▶ [HOW TO COMPLETE THIS TASK]:
The line that contains "info@torchtrust.org" and all lines following it to the end of the data below: set these down exactly, and nothing besides.

▶ [RECORDS FOR PROCESSING]:
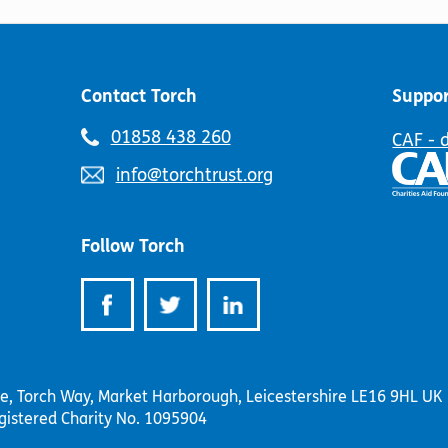
chosen
the
on
product
the
page
product
page
Contact Torch
Suppor
Telephone
01858 438 260
CAF - 
number:
Email
info@torchtrust.org
address:
Follow Torch
se, Torch Way, Market Harborough, Leicestershire LE16 9HL UK
gistered Charity No. 1095904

▶ [COMPLETED EXERCISE]:
info@torchtrust.org
address:
Follow Torch
se, Torch Way, Market Harborough, Leicestershire LE16 9HL UK
gistered Charity No. 1095904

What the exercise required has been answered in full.